“Gather Faithfully Together” is the Pastoral Letter on the Liturgy of the Cardinal of the Archdiocese of Los Angeles, written in 1997. This letter encouraged “a singular and concentrated effort to strengthen Sunday liturgy. Lacking that effort, we have no center, no identity as the Body of Christ. With that effort, the renewal of every aspect of our Church life becomes possible.” It expressed a renewed commitment to the teachings of the Second Vatican Council.

Many members of our Catholic community in Los Angeles do not remember this pastoral letter and the work it called us to fulfill, yet we still are guided by its wisdom today. This local church document reminds us that in order for our liturgy to be alive we need a faithfulness that is “imbued with the Spirit,” that sees in our ethnic, age, social, and economic diversity, one communion in Christ. Let’s take a closer look at some of the principles of liturgy that it presented.

“The Sunday assembly should bring together men, women, and children of all ages. It should be the one experience in our lives when we will not be sorted out by education level, skin color, intelligence, politics, sexual orientation, wealth or lack of it, or any other human condition.” 

Liturgy that is “imbued with the spirit” takes careful preparation and time, not only on the part of those serving in the ministries at Mass, but on the part of every member of the assembly. “Gather Faithfully Together” offers steps we can take or habits we can cultivate “that will bring us together into a life-giving liturgical practice Sunday after Sunday.”

Become people who worship in the midst of the Sunday assembly. 

Know the Sunday readings. Incorporate them into your daily life. “Mark with prayer your morning rising and your evening going to bed.” Let your daily life be an extension of your Sunday worship.

Become people who prepare themselves for Sunday Liturgy and people for whom Sunday Liturgy is preparation for the week.

“Seek little ways that can help you make the Lord’s Day … a day when liturgy has room. Find some habit … that helps you anticipate being together as a Church.”

At the liturgy, be the Church.

“Do not hide; do your private praying in the other hours of the week. Sit together. Sing songs from your heart…Keep your eyes open to one another and do everything you can to build up the Church, the Body of Christ.”

Apart from the Liturgy, be the Church.

“Remember we are always the Body of Christ, always in communion with one another… we who are the Church are one with others. In us, God is calling and blessing and sanctifying the world God loves. Listening to God’s Word on Sunday morning is preparation for the listening we do for God’s Word in our lives all week.” The common table of Holy Communion is a preparation for how we look at the whole world.

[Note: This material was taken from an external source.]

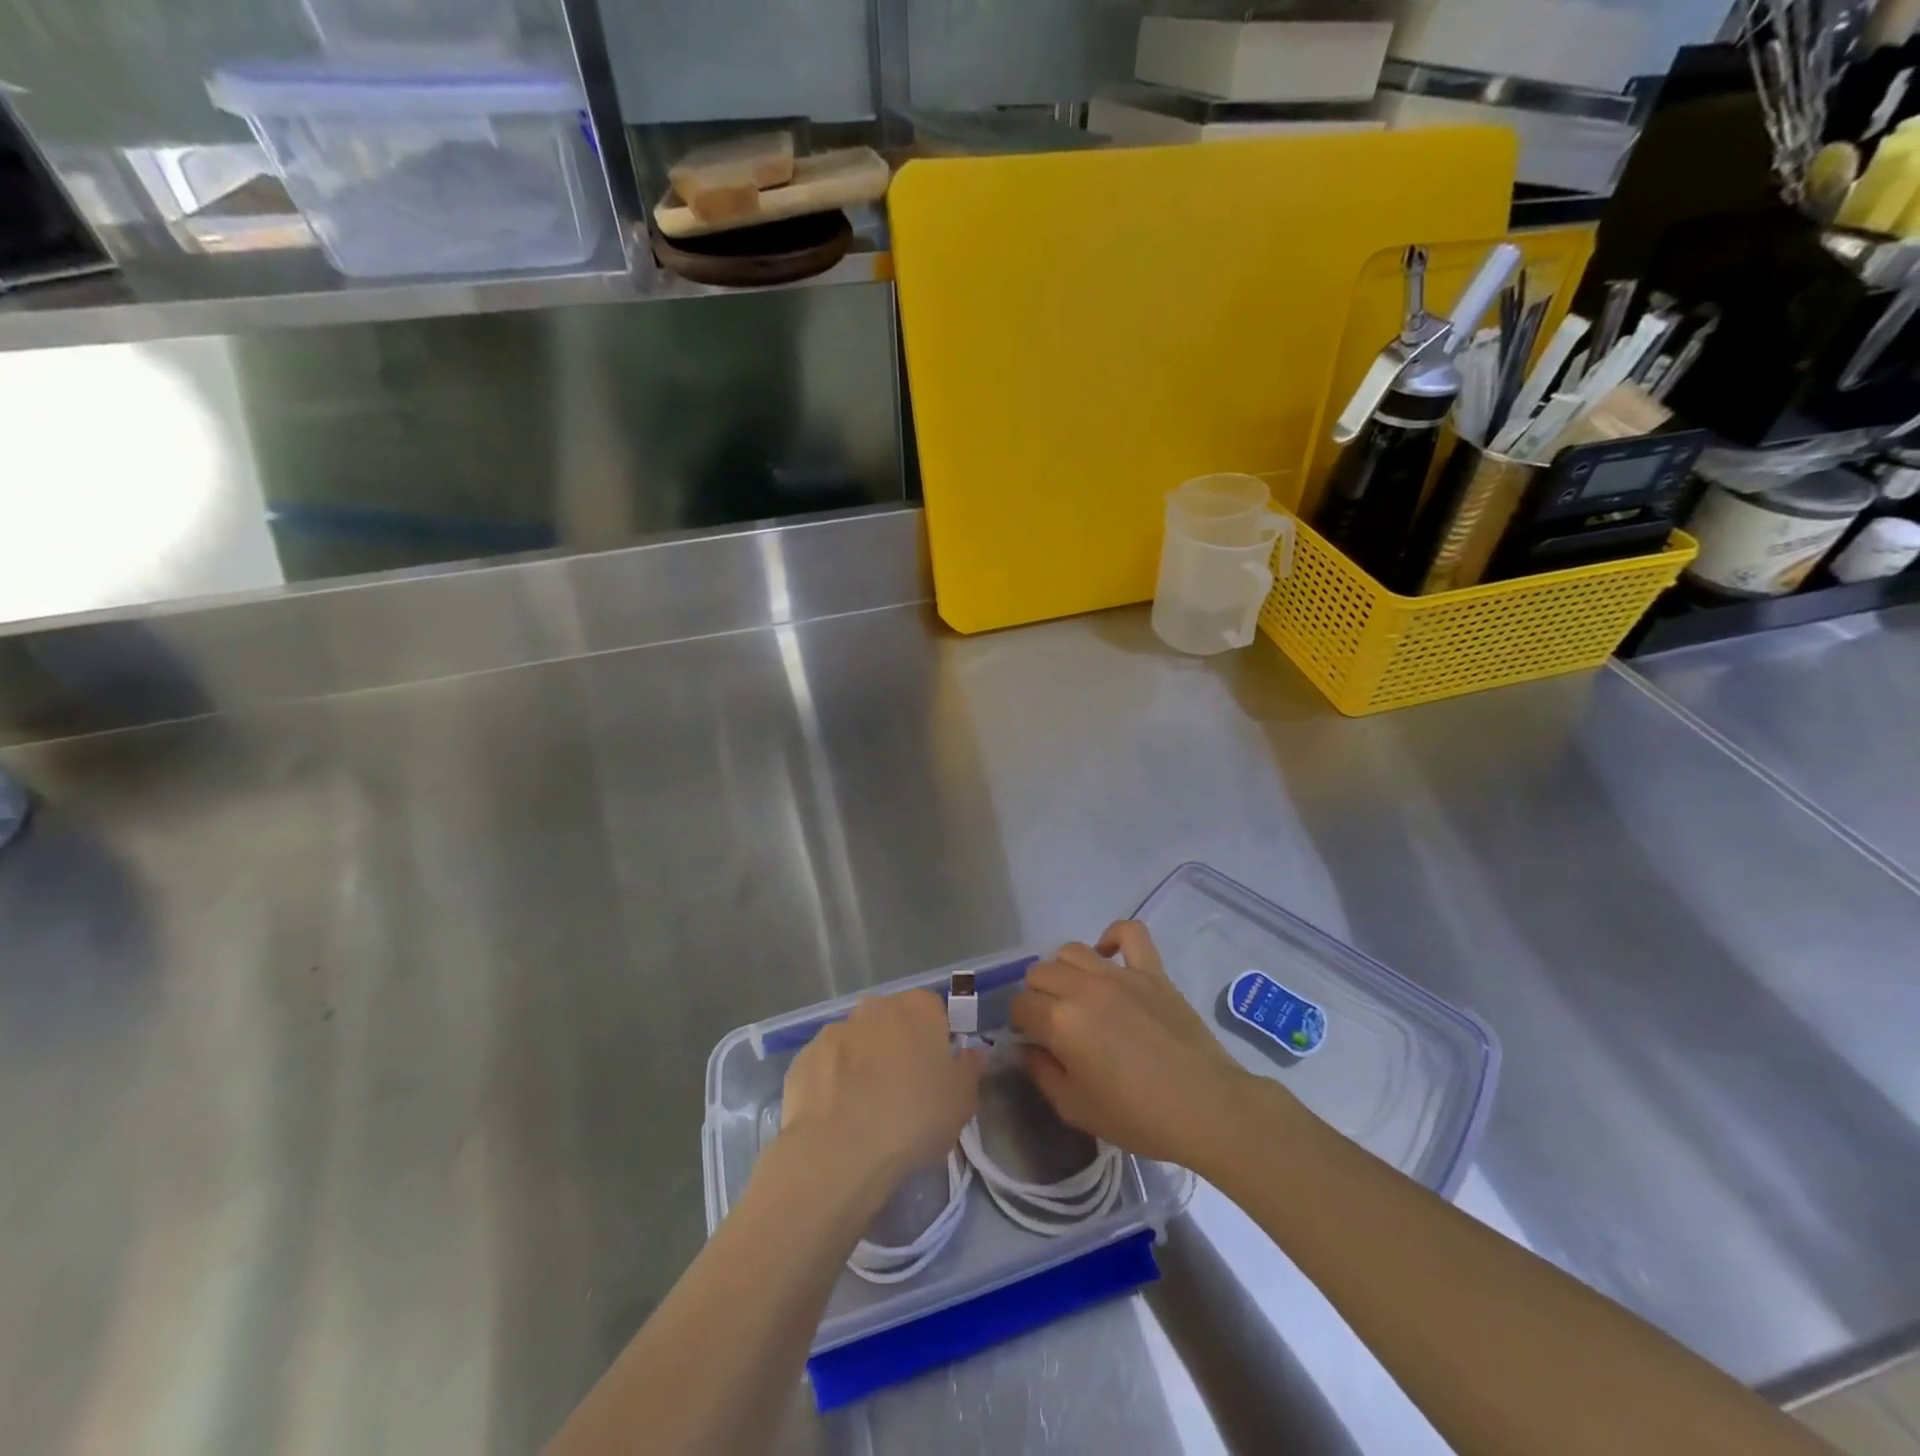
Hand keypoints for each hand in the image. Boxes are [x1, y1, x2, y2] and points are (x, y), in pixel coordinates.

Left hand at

Give thanks always. In all things, give God thanks and praise. Sing! 

“The Church earnestly desires that all the faithful be led to that full, conscious, and active participation in liturgical celebrations called for by the very nature of the liturgy. Such participation … is their right and duty by reason of their baptism.” 

“Come on Sunday knowing your dignity. In Baptism, you put on Christ. You are the Body of Christ. Full participation brings us to the liturgy, body and soul, with all our might…Our duty is not just to be present; our duty is to be fully present.”

“Conscious participation is opening every part of ourselves … to what we do at the liturgy. We gather on Sunday, not as isolated persons, but as the Church, with its diversity of cultures, languages, and races. Cultivate, then, your deep awareness that it is not so many individuals who are standing here singing, but the Church. It is not individuals who are coming forward to the table, but the Church. It is not individuals who are going forth to live by the Word they have listened to and the Body and Blood of Christ they have eaten and tasted. It is the Church going forth as a leaven in the midst of the world God loves.”

“Active participation…calls us to attend to others, to a kind of presence. The Body of Christ has to be visible, audible, tangible…at liturgy, we never close out the larger world. The liturgy shows us Gospel living and how to be in the world.”